We had the pork and tamales with a simple side of sautéed Swiss chard. For true crazy decadence, put a dollop of butter on the hot tamale. Mmm!

Planning:
I made this on a Sunday, so I had all afternoon to work on it and take breaks. I roasted the garlic first, then made the sauce. Next, I soaked the corn husks. Then, if I remember correctly, came a little TV and a beer.

I made the tamales next and while they steamed, I seared the pork and got it in the oven. When done, the tamales can sit covered with foil, off the heat, for a bit. Nice. The pork also rests. Hey, this is a great time to sauté the greens.
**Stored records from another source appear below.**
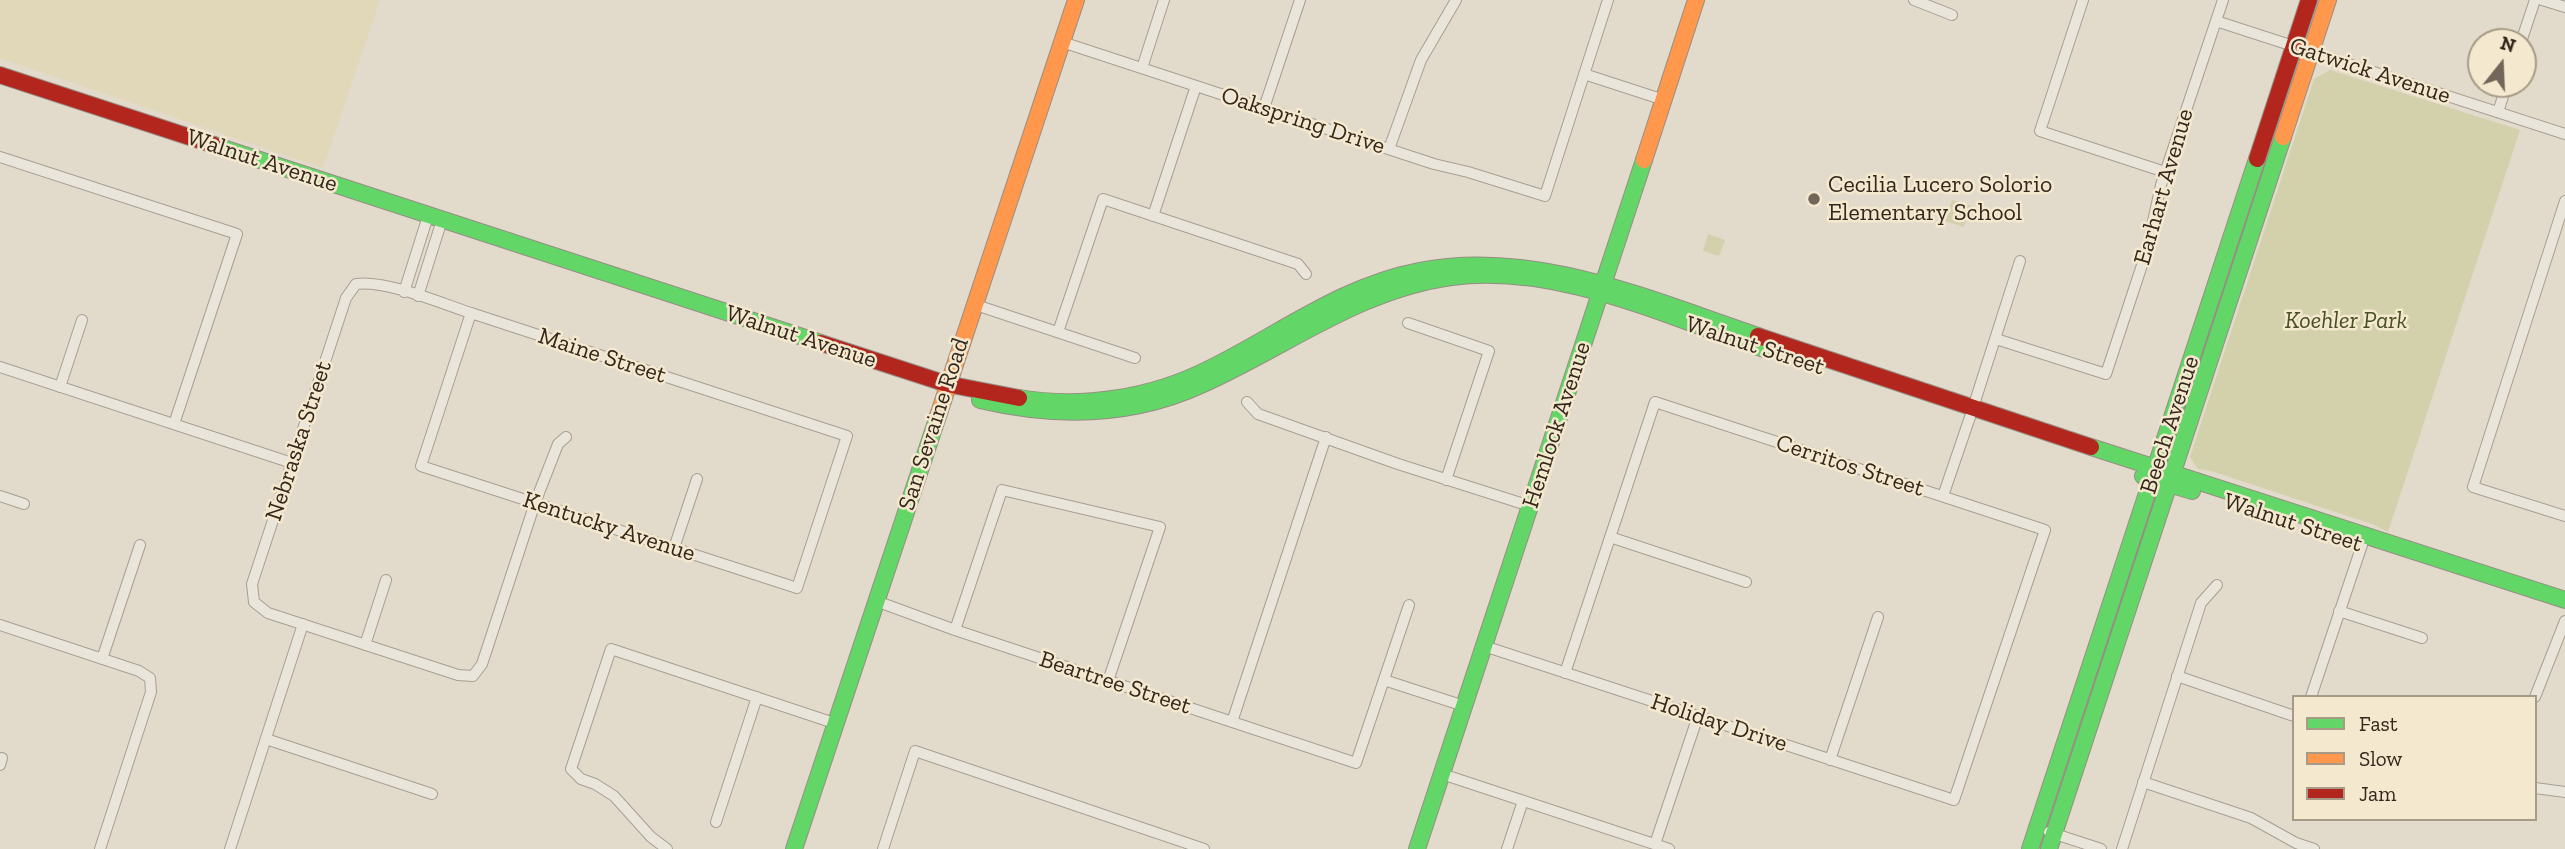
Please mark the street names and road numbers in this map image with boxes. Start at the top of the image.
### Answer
street label: Gatwick Avenue [2286,31,2454,111]
street label: Oakspring Drive [1217,81,1389,161]
street label: Earhart Avenue [2128,106,2200,268]
street label: Walnut Avenue [183,123,341,199]
street label: Walnut Avenue [722,299,880,375]
street label: Walnut Street [1682,310,1828,382]
street label: Maine Street [534,322,670,390]
street label: San Sevaine Road [893,334,975,514]
street label: Hemlock Avenue [1517,338,1597,512]
street label: Beech Avenue [2134,353,2206,497]
street label: Nebraska Street [260,358,338,524]
street label: Cerritos Street [1772,428,1928,504]
street label: Kentucky Avenue [519,486,699,568]
street label: Walnut Street [2220,487,2366,559]
street label: Beartree Street [1036,645,1194,721]
street label: Holiday Drive [1647,687,1791,759]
Lastly, the sauce can get heated up and combined with a little sour cream (or plain yogurt) to finish it off.

Sit down and eat!

5 comments to Adventures in Pork II: Espresso-Spice Rubbed Pork Loin

  • What a feast! I don’t consider myself a really big fan of pork, but by the end of your post, I was drooling. It sounds simply delicious. Perhaps I should partake of “the other white meat” more often!

  • mlb

    :) Thanks

    You know, I’ve only cooked pork 3 times — all documented here, but each recipe has turned out really well. I’ll probably never cook with it as much as I do chicken but it’s been pretty tasty!

  • Pork is the meat we consume with the greatest frequency. These rubs sound wonderful. We’ll definitely have to give them a try. And tamales, yum!

  • It’s always the smart packaging that does us in! Fantastic post … I like pork and would definitely like to give this one a try.

  • My family is doing a Cured Ham for Thanksgiving and I’m coming up with a few different mustard sauce recipes and a version of yours will definitely be on the menu with proper accreditation. Everything sounds delicious and thanks for reminding us all that you don’t have to buy the pre-made stuff when you can just make it yourself.